Résistante, insondable, sereine, tels sont les attributs du recueil, qui se manifestent à travers différents thèmes. Le monde dans lequel ils sont puisés est post-catastrophique : la question irlandaise est au moins partiellement résolue et repose. Il est post-apocalyptique : la pandémie est "le temps après le temps. Le monde ressemble ici à ce qu'il était après la fin du monde". Et même un jour comme le 23 mai 2015, où la population irlandaise se prononce en faveur du mariage homosexuel, fait comprendre aux deux amis gays bientôt sexagénaires que la force de résistance vitalisante de l'homosexualité appartient à l'histoire : "Les années excitantes étaient terminées". Eux, et peut-être aussi Tóibín, qui vit ouvertement gay, ne peuvent pas se joindre à l'euphorie des jeunes queers, ressentent la honte de l'âge et se laissent aller à la nostalgie du "passé gay", qu'ils font suivre d'une cartographie minutieuse de Dublin à travers d'anciens lieux de rencontre "rayés de la carte" : "Le plan de la ville, qu'eux seuls pouvaient lire, n'était plus valable."
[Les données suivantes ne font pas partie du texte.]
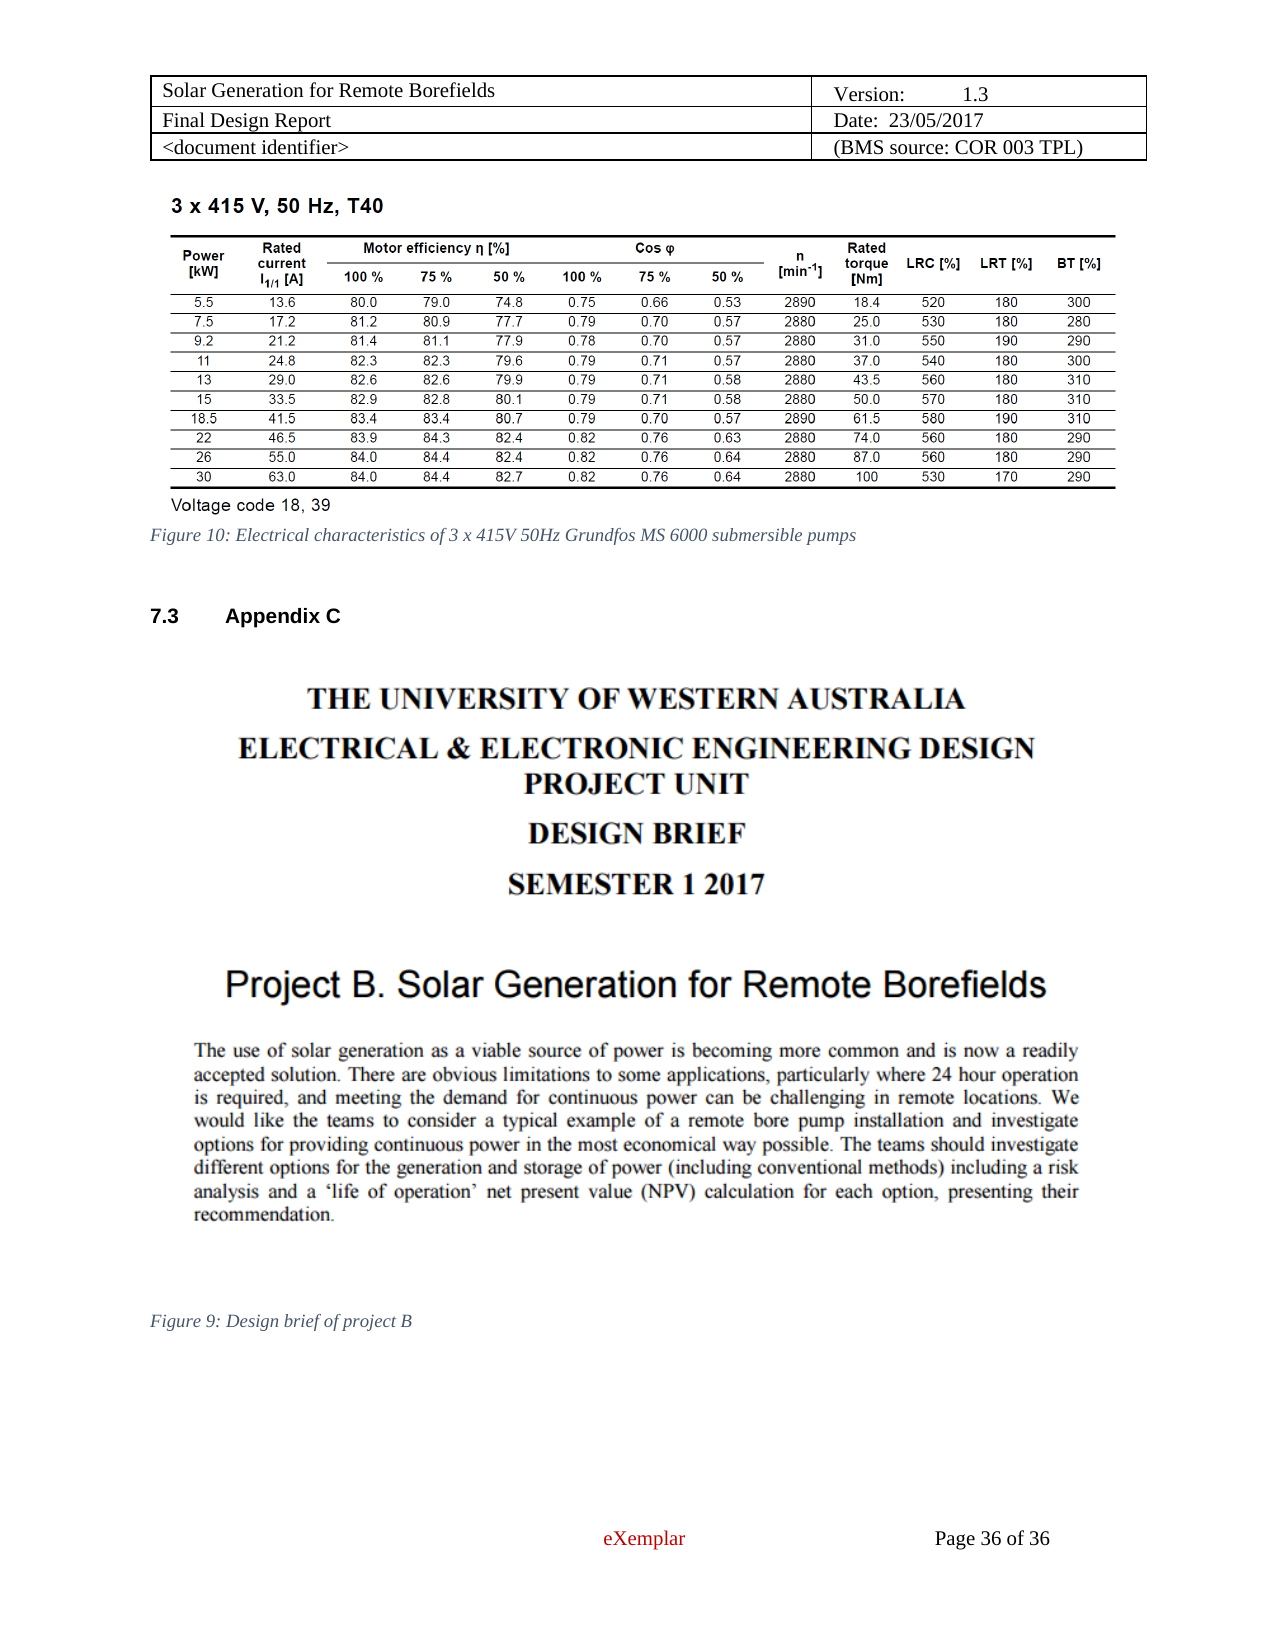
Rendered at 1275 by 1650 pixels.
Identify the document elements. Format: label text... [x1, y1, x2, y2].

picture [150, 634, 1125, 1311]
subtitle Appendix C [150, 603, 1125, 628]
text Figure 9: Design brief of project B [150, 1311, 1125, 1332]
text Figure 8: Electrical characteristics of 3 x 415V 50Hz Grundfos MS 6000 submersible pumps [150, 524, 1125, 545]
picture [150, 185, 1125, 524]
Et c'est ainsi qu'une série de poèmes se lit comme une méditation d'humeur déprimée sur le sens de la vie et le passage de l'individu dans le temps. Elle peut s'enflammer lors de voyages autour du globe, dans la confrontation avec le cinéma, l'art, la littérature et la musique, avec les "cinémas morts" de Dublin ou avec des événements quotidiens comme lors d'une visite en présence d'un agent immobilier, lorsque le temps se divise en un avant et un après : "La vie et le temps, les vrais agents immobiliers, veulent nous inculquer que tout est changement, mouvement".
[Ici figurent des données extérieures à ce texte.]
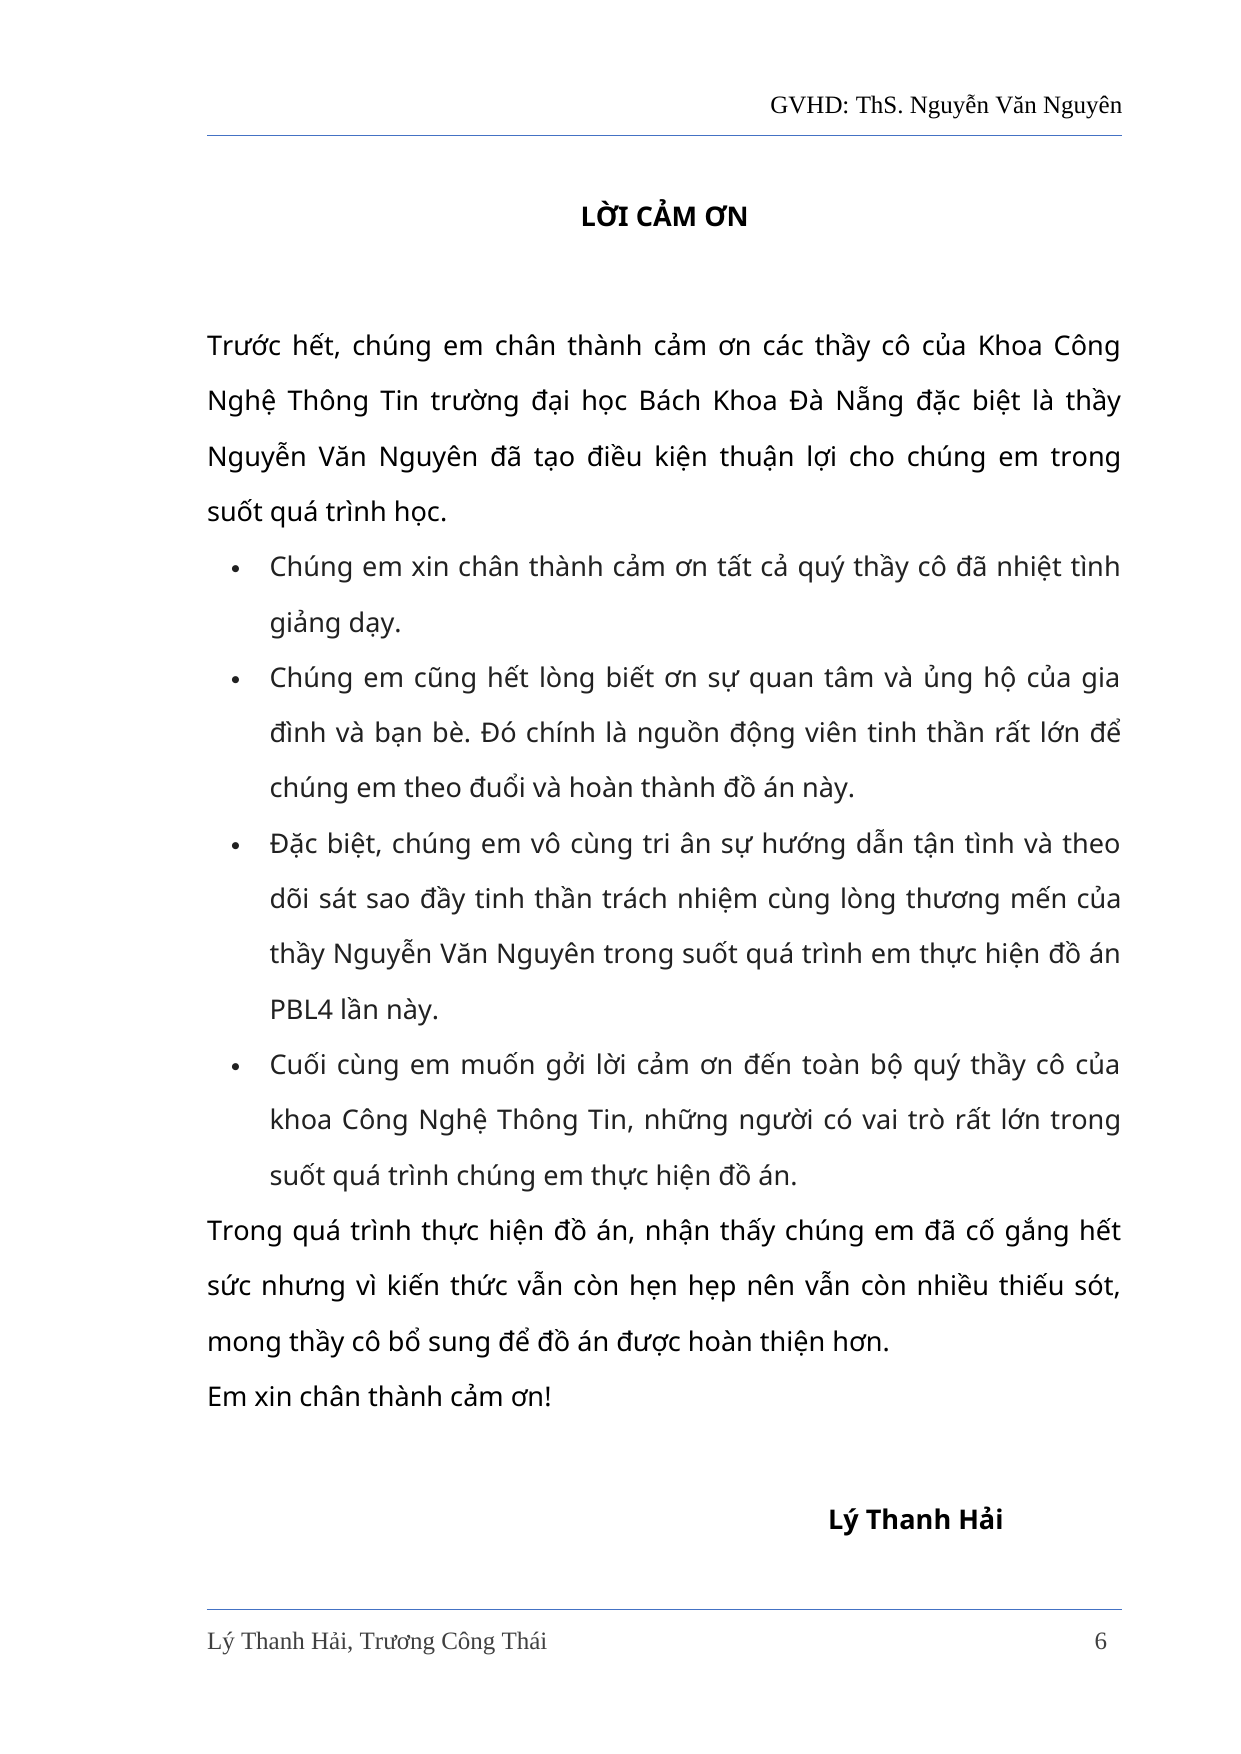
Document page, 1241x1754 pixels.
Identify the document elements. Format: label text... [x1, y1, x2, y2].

list Chúng em xin chân thành cảm ơn tất cả quý thầy cô đã nhiệt tình giảng dạy. [232, 548, 1122, 640]
list Cuối cùng em muốn gởi lời cảm ơn đến toàn bộ quý thầy cô của khoa Công Nghệ Thông Tin, những người có vai trò rất lớn trong suốt quá trình chúng em thực hiện đồ án. [232, 1046, 1122, 1193]
text Em xin chân thành cảm ơn! [207, 1377, 1122, 1414]
text Trước hết, chúng em chân thành cảm ơn các thầy cô của Khoa Công Nghệ Thông Tin trường đại học Bách Khoa Đà Nẵng đặc biệt là thầy Nguyễn Văn Nguyên đã tạo điều kiện thuận lợi cho chúng em trong suốt quá trình học. [207, 326, 1122, 529]
list Chúng em cũng hết lòng biết ơn sự quan tâm và ủng hộ của gia đình và bạn bè. Đó chính là nguồn động viên tinh thần rất lớn để chúng em theo đuổi và hoàn thành đồ án này. [232, 658, 1122, 806]
text LỜI CẢM ƠN [207, 197, 1122, 234]
text Lý Thanh Hải [282, 1501, 1081, 1537]
list Đặc biệt, chúng em vô cùng tri ân sự hướng dẫn tận tình và theo dõi sát sao đầy tinh thần trách nhiệm cùng lòng thương mến của thầy Nguyễn Văn Nguyên trong suốt quá trình em thực hiện đồ án PBL4 lần này. [232, 824, 1122, 1027]
text Trong quá trình thực hiện đồ án, nhận thấy chúng em đã cố gắng hết sức nhưng vì kiến thức vẫn còn hẹn hẹp nên vẫn còn nhiều thiếu sót, mong thầy cô bổ sung để đồ án được hoàn thiện hơn. [207, 1211, 1122, 1359]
Les sujets lyriques sont à l'image de Gerard Manley Hopkins, "un Anglais en Irlande, un converti à l'Eglise romaine, un poète sans livre", qui répond à la question du peintre irlandais John Butler Yeats sur ce qu'est la vie, par ce que la vie n'est justement pas. Une question qui se pose de manière particulièrement aiguë à l'homme qui a conscience de la mort. Dans les poèmes manifestement autobiographiques de Tóibín apparaît un écolier de huit ans à qui sa mère annonce que son père va bientôt mourir : "Depuis, je n'ai plus trop confiance en rien. Quand je me remémore par exemple les noms de ceux que j'aime, j'ai peur de murmurer ce qui n'a pas été dit". Une conscience de la mort qui s'installe d'autant plus face à sa propre mortalité : "Si la chimio tue la tumeur mais pas moi". Tóibín fait allusion à son propre cancer lors de la pandémie, dans un poème plutôt joyeux qui illustre une prise de conscience qu'il a exprimée dans une interview de 2022 : "J'admets volontiers que je n'y ai rien appris et que quelque chose ne va pas du tout si c'est seulement à travers le cancer que tu dois apprendre à apprécier la vie."

Mais ce n'est pas comme si Tóibín ne faisait que se morfondre. La moquerie qui se déverse sur le catholicisme dans ses poèmes est pleine de drôlerie et d'agressivité, presque blasphématoire. Elle concerne les religieuses qui sont enfin autorisées à conduire des voitures et qui, dans leur insouciance, "transmettent la crainte de Dieu aux autres usagers de la route". De même que l'évêque qui serait mort la veille de la visite de John F. Kennedy à Wexford, ce qui incite à de folles spéculations et comparaisons.

Le seul bémol de la traduction : elle n'a pas pris en compte tous les textes du recueil original et a donc laissé de côté le poème "Prière à Sainte Agnès", indispensable dans la mesure où il renseigne sur la poétologie de Tóibín : Le sujet lyrique y demande à la sainte d'être guérie de la métaphore. Tóibín opte ainsi pour une expression poétique simple, dont le message doit se comprendre sans autre. Il est tout à fait le narrateur qui transpose le caractère narratif et aussi dialogique de sa prose sur la poésie, qui naît d'une constellation élancée de personnages et d'événements.

Tóibín en allemand après l'édition originale anglaise parue en 2022, c'était leur façon, selon les traducteurs Michael Krüger et Volker Schlöndorff, de lui rendre un service d'ami. C'est aussi un service rendu aux lecteurs passionnés de poésie, enthousiasmés par la manière dont l'identité et l'appartenance, le privé et le public, la mortalité et la résilience, l'art et la littérature font miroiter ici l'être humain dans toute sa complexité.